Just ordered this after recommend from Auntie. I have purchased many seeds but want to collect more myself.


----------



## Prepared One (Nov 5, 2014)

Good idea. I think I will hold off until I see if I kill my tomatoes and peppers this year before I get that far into it. Auntie be a smart lady.


----------



## Auntie (Oct 4, 2014)

I hope it is as useful to you as it is to me. Let me know what you think. 

Thanks Prepared one, gardening is my passion.


----------



## sideKahr (Oct 15, 2014)

"Seed to Seed." Great title. It brings to mind a beautiful phrase from that Desiderata poem: "...it is as perennial as the grass."


----------



## Auntie (Oct 4, 2014)

I had to find a copy I couldn't remember the whole thing. It is a great poem.



> Go placidly amid the noise and the haste, and remember what peace there may be in silence.

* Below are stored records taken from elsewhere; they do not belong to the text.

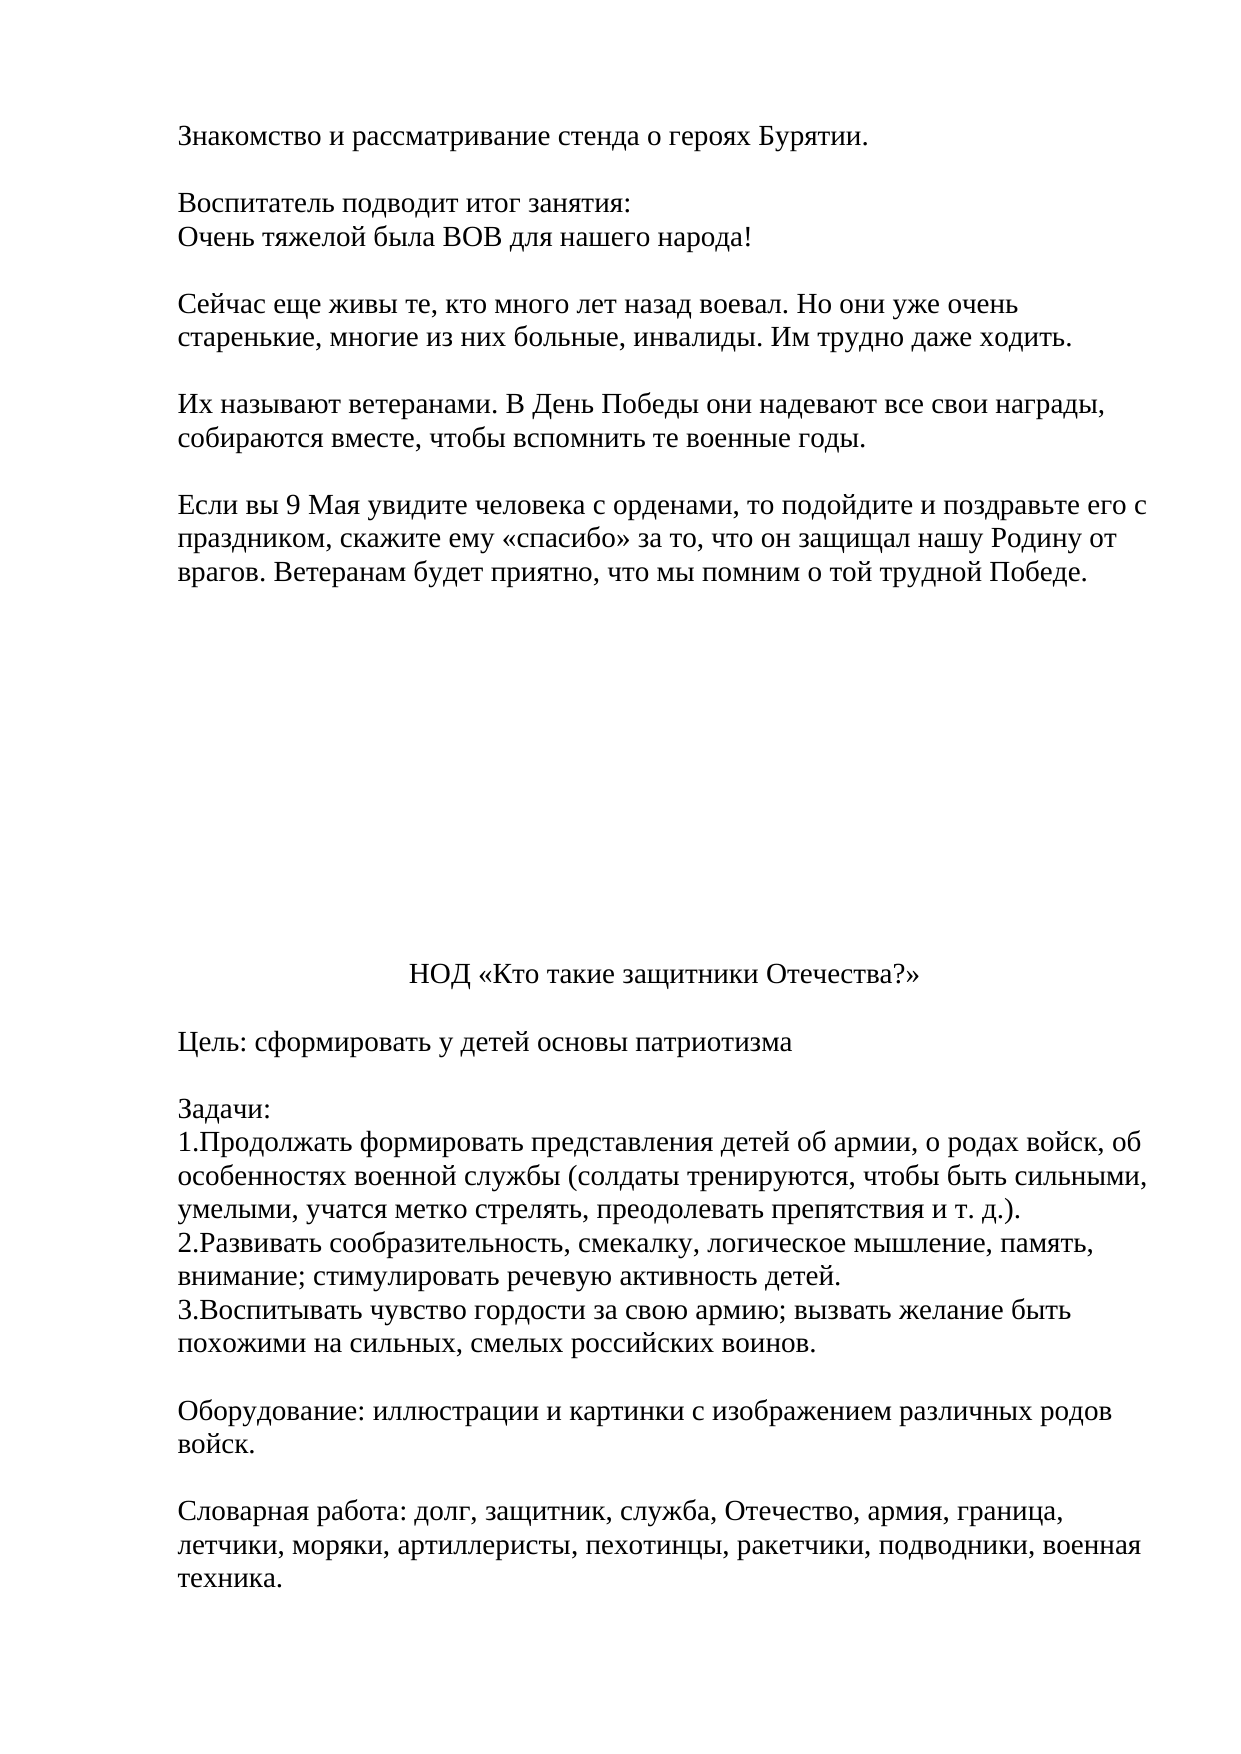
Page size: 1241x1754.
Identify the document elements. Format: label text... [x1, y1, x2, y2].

text Их называют ветеранами. В День Победы они надевают все свои награды, собираются вместе, чтобы вспомнить те военные годы. [177, 386, 1152, 453]
text Воспитатель подводит итог занятия: [177, 185, 1152, 219]
text Задачи: [177, 1091, 1152, 1124]
text 1.Продолжать формировать представления детей об армии, о родах войск, об особенностях военной службы (солдаты тренируются, чтобы быть сильными, умелыми, учатся метко стрелять, преодолевать препятствия и т. д.). [177, 1124, 1152, 1225]
text Цель: сформировать у детей основы патриотизма [177, 1024, 1152, 1057]
text 3.Воспитывать чувство гордости за свою армию; вызвать желание быть похожими на сильных, смелых российских воинов. [177, 1292, 1152, 1359]
text Знакомство и рассматривание стенда о героях Бурятии. [177, 118, 1152, 152]
text Сейчас еще живы те, кто много лет назад воевал. Но они уже очень старенькие, многие из них больные, инвалиды. Им трудно даже ходить. [177, 286, 1152, 353]
text Оборудование: иллюстрации и картинки с изображением различных родов войск. [177, 1393, 1152, 1460]
text Очень тяжелой была ВОВ для нашего народа! [177, 219, 1152, 252]
text Если вы 9 Мая увидите человека с орденами, то подойдите и поздравьте его с праздником, скажите ему «спасибо» за то, что он защищал нашу Родину от врагов. Ветеранам будет приятно, что мы помним о той трудной Победе. [177, 487, 1152, 588]
text 2.Развивать сообразительность, смекалку, логическое мышление, память, внимание; стимулировать речевую активность детей. [177, 1225, 1152, 1292]
text НОД «Кто такие защитники Отечества?» [177, 957, 1152, 990]
text Словарная работа: долг, защитник, служба, Отечество, армия, граница, летчики, моряки, артиллеристы, пехотинцы, ракетчики, подводники, военная техника. [177, 1493, 1152, 1594]
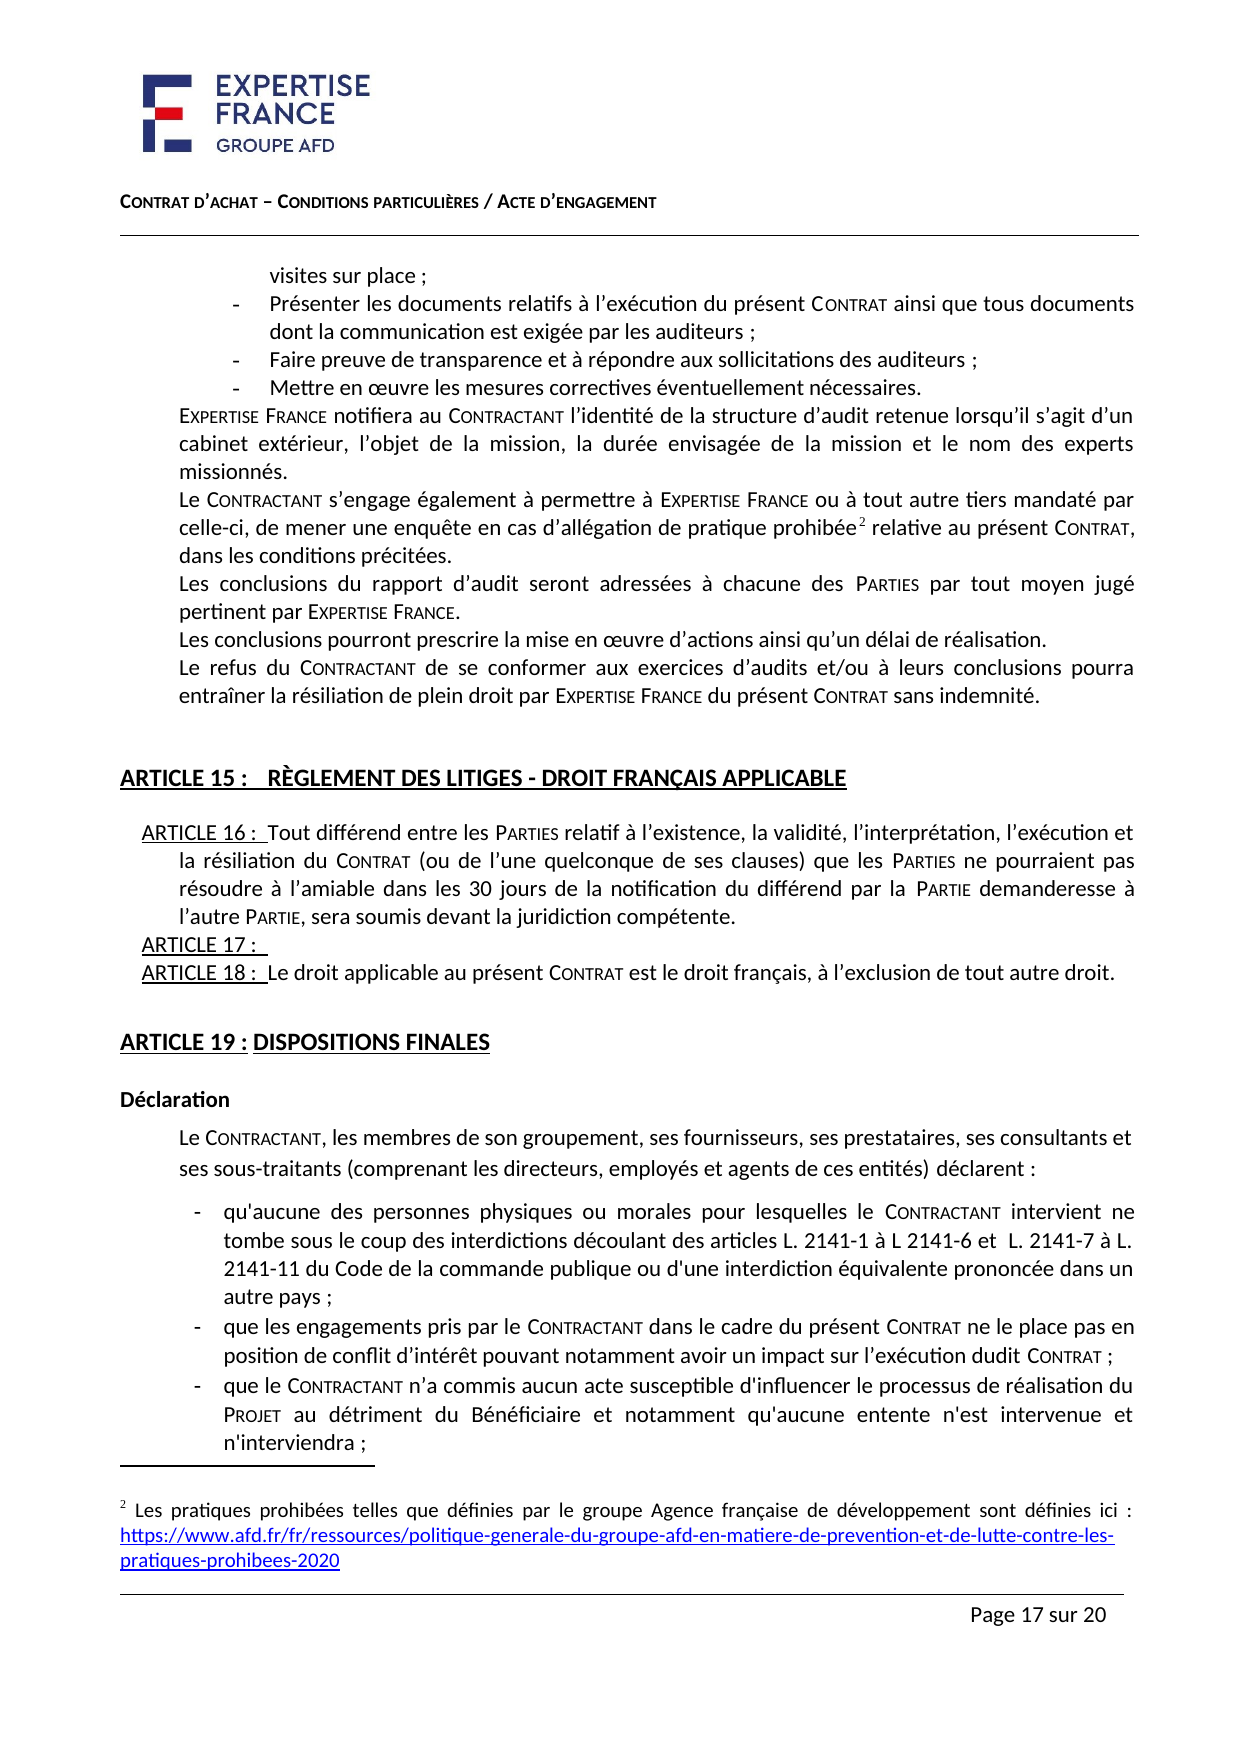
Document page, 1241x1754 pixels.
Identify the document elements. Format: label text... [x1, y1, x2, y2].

As far as possible, without surrender, be on good terms with all persons.
> 
> Speak your truth quietly and clearly; and listen to others, even to the dull and the ignorant; they too have their story.
> 
> ...


----------



## sideKahr (Oct 15, 2014)

Auntie, your sig line reads to my mind like a much condensed "Desiderata". I always liked your sig.

It's very Zen; The snowflakes fall, each in their proper place.


----------



## Mad Trapper (Feb 12, 2014)

Looks like a great reference book.

I have a seed saving book but might have a look at this one to compliment information I already have.

I'm also looking at other means of starting plants such as cuttings and grafting. 

I saved a bunch of concord grape shoots from prunings and hope to have them rooted and in the ground this fall. The vines were planted by my parents and are older than I,great grapes still but some are showing their age and I'd hate to loose the cultivar.


----------



## baldman (Apr 5, 2016)

My herbs and horseradish is already coming up.


----------